All Deliverables are submitted, some with permitted delay: A theoretical review of the conceptualization of justice in political theory, and deliverables on justice in political and media discourses regarding minority rights in education and historical commemoration.
Key findings
Racial, ethnic and religious minority groups are more likely to be classified as the ‘other’ and thus excluded from the systems of reciprocity and representation. Underlying theoretical problems are majority/minority definitions of “the common good”, “recognition of difference” and “intersectionality”.
All deliverables have been submitted, some with permitted delay. A theoretical overview of justice in social theory, and deliverables on ideals of justice and fairness from the perspective of Roma, elderly and/or disabled persons, and welfare recipients.
Key findings:
Minority groups’ experiences with justice and fairness are defined by concepts such as a contested mobile identity, deservingness and dependency versus independency. Policy practices are not adjusted to qualified representation of vulnerable groups, which hampers their participatory parity
All deliverable 6.1 have been submitted on time: A review of justice in economic theory, and deliverables on distributive justice claims by marginalized groups in society, on social rights, social dialogue and Alternative Dispute Resolutions (ADR).
Key findings:
Marginalized groups react with fear as well as protest to distributive injustice. European Charters, social dialogue and ADR have limited influence due to the dominance of market principles at the EU level as well as in nation states.
All Deliverables have been submitted in time: the methodological framework for the ETHOS project and three integrative papers on interplay and tensions between justice principles, processes of boundary drawing and mechanisms that impede justice.
Key Findings
A European theory of justice and fairness only can exist in a nuanced framework of redistributive, recognitive and representative justice that accounts for the plurality of European values under the condition that injustices are combatted: boundary drawing based on nationalism and intersectional categorization; mechanisms that impede injustices ( (entities and activities) in the implementation of European values.

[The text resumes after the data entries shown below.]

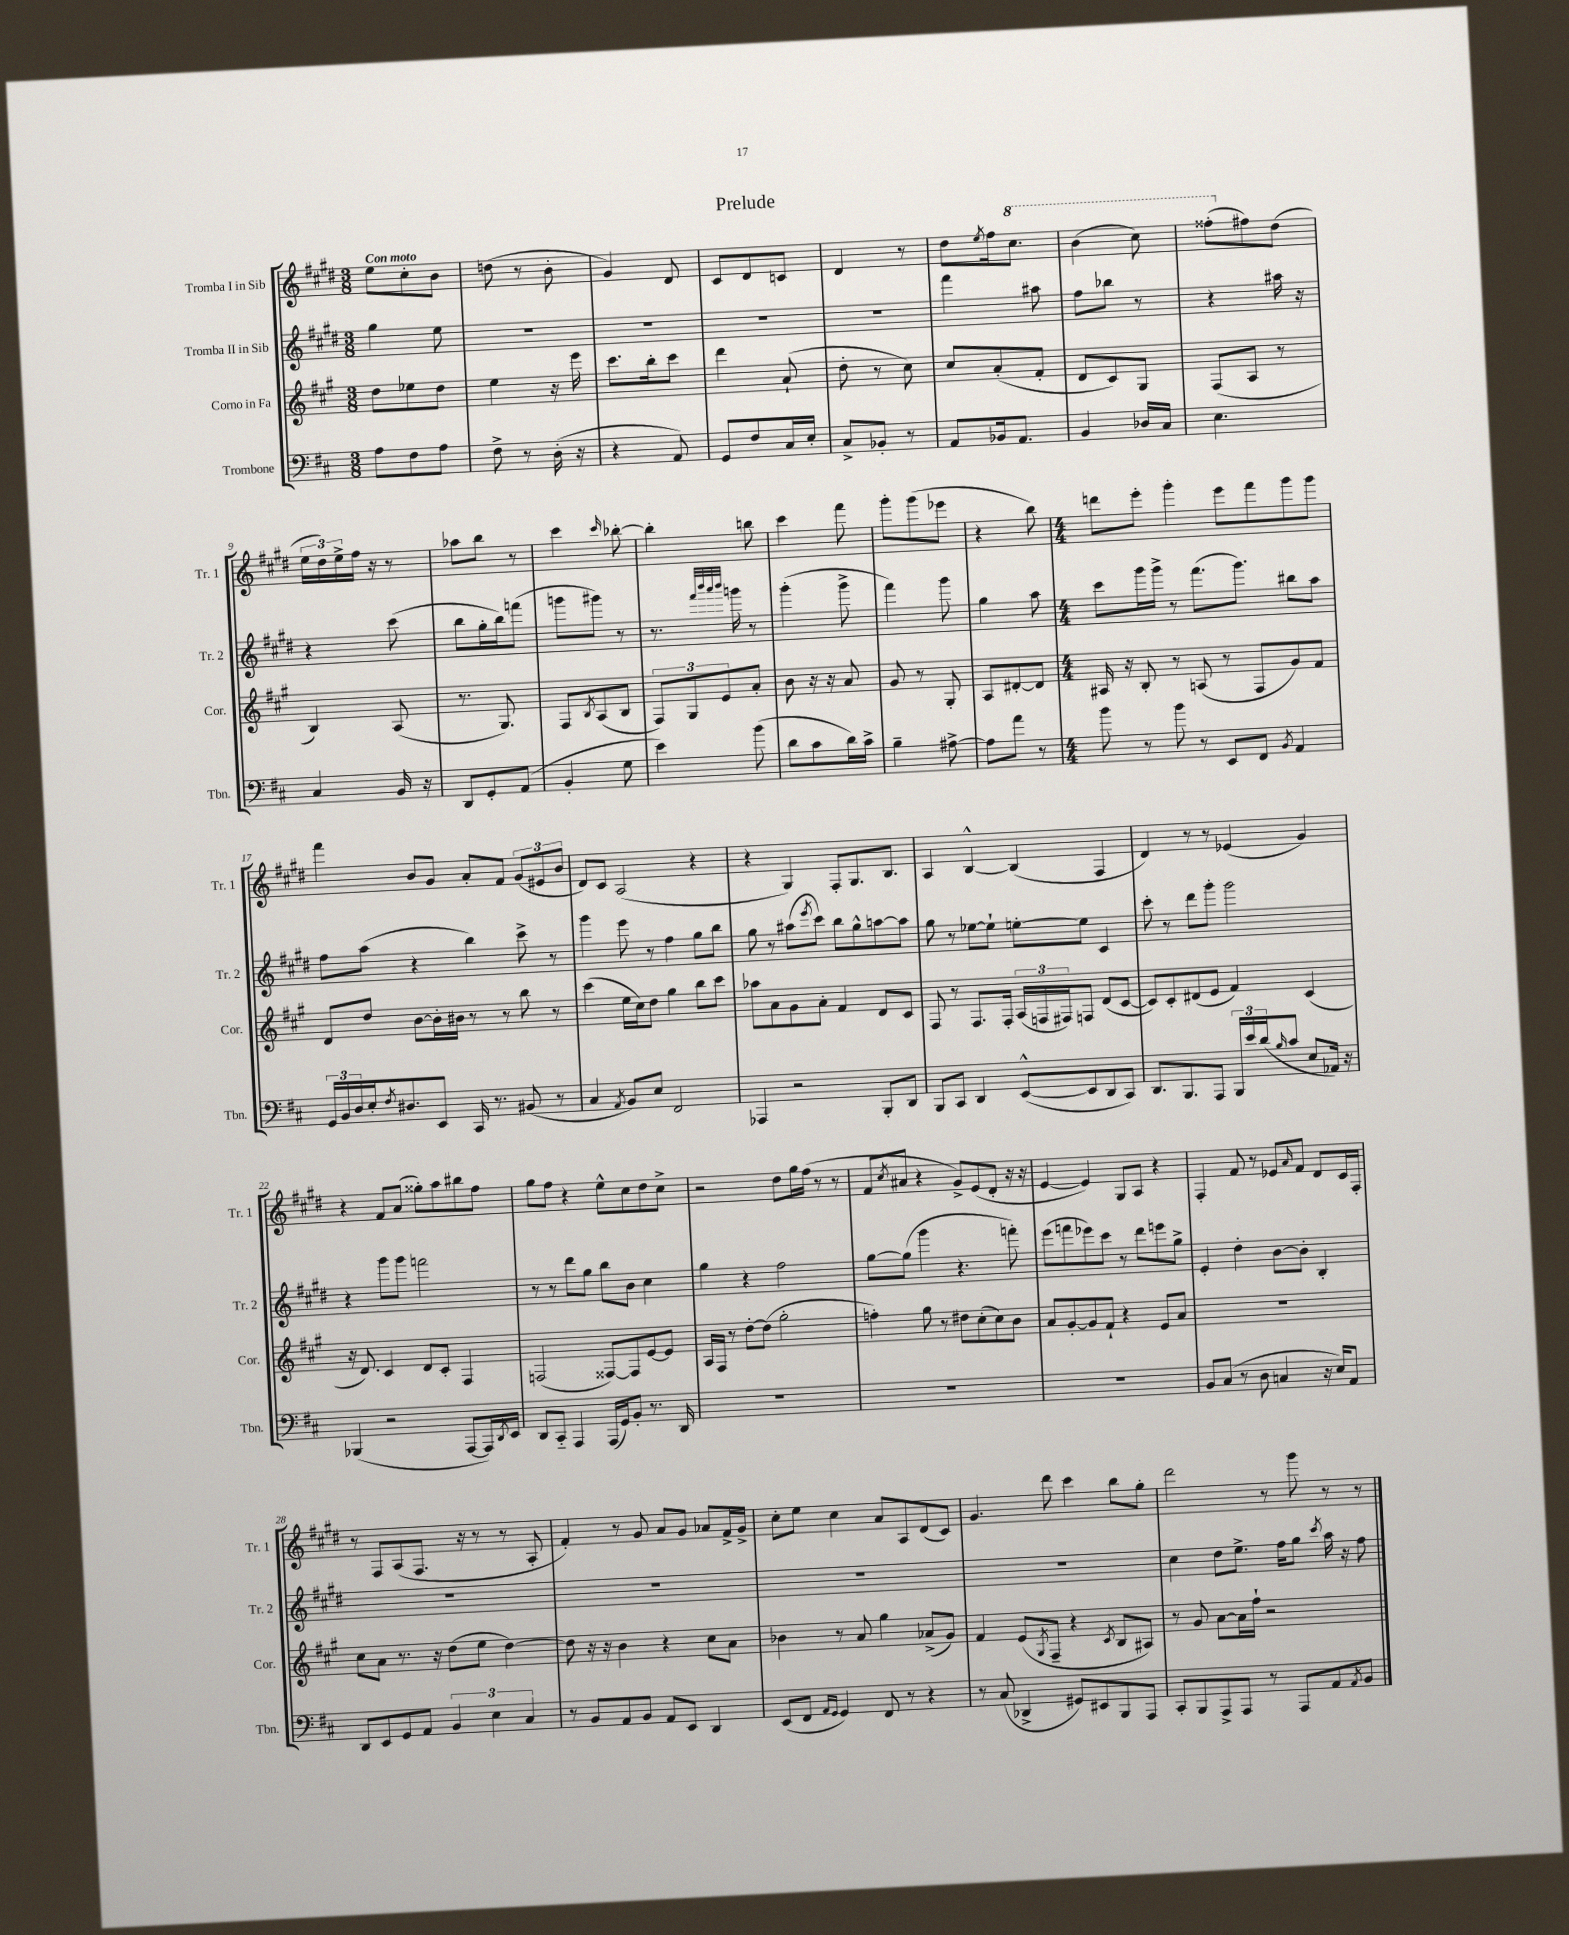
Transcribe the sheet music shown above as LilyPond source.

\header { title = "Prelude" }
<<
\new StaffGroup <<
\new Staff = "s0" \with { instrumentName = "Tromba I in Sib" shortInstrumentName = "Tr. 1" } {
    \clef treble \key e \major \numericTimeSignature \time 3/8 \tempo "Con moto"
    e''8 cis''8-. b'8 |
    d''8( r8 b'8-. |
    gis'4) dis'8 |
    cis'8 dis'8 c'8 |
    dis'4 r8 |
    dis''8 \acciaccatura { e''8 } fis''16 \ottava #1 cis'''8. |
    b''4( cis'''8) |
    fisis'''8-.( \ottava #0 fis''!8) dis''8( |
    \tuplet 3/2 { e''16 dis''16) e''16-> } fis''16 r16 r8 |
    aes''8 b''8 r8 |
    cis'''4 \grace { cis'''16 } bes''8~-. |
    bes''4-. b''8 |
    cis'''4 fis'''8 |
    gis'''8-. gis'''8( ees'''8 |
    r4 b''8) |
    \numericTimeSignature \time 4/4 d'''8 e'''8-. gis'''4-. e'''8 fis'''8 gis'''8 gis'''8 |
    fis'''4 b'8 gis'8 a'8-. fis'8 \tuplet 3/2 { gis'8( eis'8 b'8 } |
    dis'8) cis'8 a2( r4 |
    r4 gis4) fis8-. gis8. b8. |
    a4 b4~-^ b4( fis4 |
    dis'4) r8 r8 ees'4( gis'4) |
    r4 fis'8 a'8( gisis''8-.) a''8 bis''8 fis''8 |
    gis''8 fis''8 r4 e''8-^ cis''8 dis''8 cis''8-> |
    r2 dis''8 gis''16 fis''16( r8 r8 |
    fis'8 \acciaccatura { cis''8 } ais'8 r4 gis'8->) e'8( dis'8-. r16 r16 |
    e'4~ e'4) gis8 a8 r4 |
    fis4-. fis'8 r8 ees'8 \grace { a'16 } fis'8 dis'8 cis'16 fis16-. |
    r8 fis8 a8( fis8. r16 r8 r8 a8-. |
    fis'4-.) r8 gis'8 a'8 gis'8 aes'8 fis'16-> gis'16-> |
    cis''8-. e''8 cis''4 a'8 a8 dis'8( cis'8) |
    gis'4. dis'''8 cis'''4 b''8 gis''8-. |
    dis'''2 r8 gis'''8 r8 r8 \bar "|." |
}
\new Staff = "s1" \with { instrumentName = "Tromba II in Sib" shortInstrumentName = "Tr. 2" } {
    \clef treble \key e \major \numericTimeSignature \time 3/8
    gis''4 e''8 |
    R4. |
    R4. |
    R4. |
    R4. |
    fis'''4 ais''8 |
    fis''8 bes''8 r8 |
    r4 ais''16 r16 |
    r4 cis'''8( |
    b''8 gis''16-. b''16) f'''8( |
    g'''8 gis'''8) r8 |
    r8. \grace { fis'''32 b'''32 a'''32 b'''32 } g'''16 r8 |
    gis'''4-.( gis'''8-> |
    fis'''4) gis'''8 |
    gis''4 a''8 |
    \numericTimeSignature \time 4/4 cis'''8 gis'''16 gis'''16-> r8 fis'''8.( gis'''8.) bis''8 a''8 |
    fis''8 a''8( r4 b''4) cis'''8-> r8 |
    gis'''4 e'''8 r8 fis''4 gis''8 b''8 |
    gis''8 r8 ais''8( \acciaccatura { e'''8 } cis'''8) b''8 gis''8-^ a''8~ a''8 |
    gis''8 r8 ees''8~ ees''8-! e''8~-. e''8 cis'4 |
    cis'''8-. r8 dis'''8 gis'''8-. gis'''2 |
    r4 gis'''8 gis'''8 f'''2 |
    r8 r8 dis'''8 gis''8 b''8 b'8 cis''4 |
    gis''4 r4 fis''2 |
    gis''8~ gis''8( gis'''4 r4. f'''8-.) |
    e'''8( f'''8 ees'''8) cis'''8 r8 dis'''8 e'''8 gis''8-> |
    e'4-. dis''4-. b'8~ b'8-. b4-. |
    R1 |
    R1 |
    R1 |
    R1 |
    cis''4 dis''8 e''8.-> fis''16 gis''8 \acciaccatura { cis'''8 } a''16 r16 fis''8 \bar "|." |
}
\new Staff = "s2" \with { instrumentName = "Corno in Fa" shortInstrumentName = "Cor." } {
    \clef treble \key a \major \numericTimeSignature \time 3/8
    d''8 ees''8 d''8 |
    e''4 r16 e'''16 |
    cis'''8. b''16-. cis'''8 |
    d'''4 a'8-!( |
    d''8-. r8 cis''8) |
    cis''8 a'8-.( fis'8-. |
    d'8 cis'8) gis8 |
    fis8( a8 r8 |
    b4) a8( |
    r8. gis8.) |
    fis8 \acciaccatura { b8 } a8( b8 |
    \tuplet 3/2 { fis8) gis8 e'8 } a'8-. |
    b'8 r16 r16 a'8 |
    gis'8 r8 gis8-. |
    a8 dis'8~-. dis'8 |
    \numericTimeSignature \time 4/4 ais16 r16 b8-. r8 a8( r8 fis8 gis'8) fis'8 |
    d'8 d''8 b'8~ b'16-. bis'16 r8 r8 b''8 r8 |
    cis'''4( e''16 cis''16) d''8 gis''4 b''8 cis'''8 |
    aes''8 a'8 gis'8 a'8-. fis'4 d'8 cis'8 |
    fis8 r8 fis8. fis16-. \tuplet 3/2 { a16( f16 fis16) } f8 d'8( cis'8~ |
    cis'8) cis'8-. dis'8( e'8 fis'4) cis'4( |
    r16 d'8.) cis'4 d'8 cis'8-. fis4 |
    f2( fisis8~) fisis8 e'8~ e'8 |
    a16 fis16 r8 d''8~-. d''8( gis''2-. |
    f''4-.) gis''8 r8 dis''8 cis''8-.( cis''8) b'8 |
    a'8 gis'8~-. gis'8 fis'8-! r4 e'8 a'8 |
    R1 |
    cis''8 a'8 r8. r16 d''8( e''8 d''4~) |
    d''8 r16 r16 b'4 r4 cis''8 a'8 |
    bes'4 r8 a'8 gis''4 aes'8->( gis'8) |
    fis'4 e'8( \acciaccatura { gis8 } fis8-- r4 \acciaccatura { cis'8 } b8 ais8) |
    r8 gis'8 a'8~ a'16 fis''16-! r2 \bar "|." |
}
\new Staff = "s3" \with { instrumentName = "Trombone" shortInstrumentName = "Tbn." } {
    \clef bass \key d \major \numericTimeSignature \time 3/8
    a8 fis8 a8 |
    fis8-> r8 d16-.( r16 |
    r4 a,8) |
    g,8 fis8 cis16 e16-. |
    cis8-> bes,8-. r8 |
    a,8 bes,16 a,8. |
    b,4 des16 cis16 |
    e4. |
    cis4 b,16 r16 |
    d,8 g,8-. a,8( |
    b,4-. g8 |
    e'4) b'8( |
    d'8 cis'8 d'16) cis'16-> |
    b4-- ais8~-> |
    ais8 a'8 r8 |
    \numericTimeSignature \time 4/4 b'8 r8 b'8 r8 e,8 fis,8 \acciaccatura { b,8 } a,4 |
    \tuplet 3/2 { g,16 b,16 d16 } e16-. \acciaccatura { fis8 } dis8. e,8 cis,16 r8. bis,8( r8 |
    cis4 \acciaccatura { a,8 } b,8) e8 fis,2 |
    aes,,4 r2 b,,8-. d,8 |
    b,,8 cis,8 d,4 e,8~-^( e,8 d,8 cis,8) |
    d,8. b,,8. a,,8 \tuplet 3/2 { b,,16 e'16 d'16( } \grace { b16 } cis'8 e8 aes,16) r16 |
    bes,,4( r2 a,,8~ a,,16) \acciaccatura { d,8 } e,16 |
    d,8 cis,8-_ a,,4 a,,16( g,16) b,8-. r8. d,16 |
    R1 |
    R1 |
    R1 |
    b,8 cis8( r8 d8 c4 r16 e16) a,8 |
    d,8 e,8 g,8 a,8 \tuplet 3/2 { b,4 e4 cis4 } |
    r8 b,8 a,8 b,8 a,8 e,8 d,4 |
    e,8( fis,8 \grace { a,16 g,16 } g,4) fis,8 r8 r4 |
    r8 cis8( des,4-> gis,8) eis,8 b,,8 a,,8 |
    cis,8-. b,,8 a,,8-> a,,8 r8 a,,8 a,8 \acciaccatura { a,8 } b,8 \bar "|." |
}
>>
>>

All deliverables have been submitted in time: the ETHOS website, a Facebook page, an ETHOS blog, the Landscapes of Justice, a Justice hall of fame, policy briefs and newsletters.
All ethical requirements were met, and all the deliverables were submitted on time.
There is an urgent need for a European theory on justice and fairness in science and policy. In mainstream academic theorizing the concept of justice is almost absent, formulated at a too high level of abstraction or overruled and marginalized by sociological and economical rationalization. ETHOS brought and will bring back a debate on justice in academic disciplines.
The EU can do more in safeguarding its justice principles at various governance levels. ETHOS researchers have connected to policy makers who mostly affirm the principles but resist to applying these for reasons of economic efficiency, national budgets, majority (tax payers’) objections, the state independency and family dependency ideal, or legal regulations. Vulnerable populations experiencing injustice feel less able to claim justice, adapt their preferences or protest in ways that only slowly are changing the justice discourse and practice.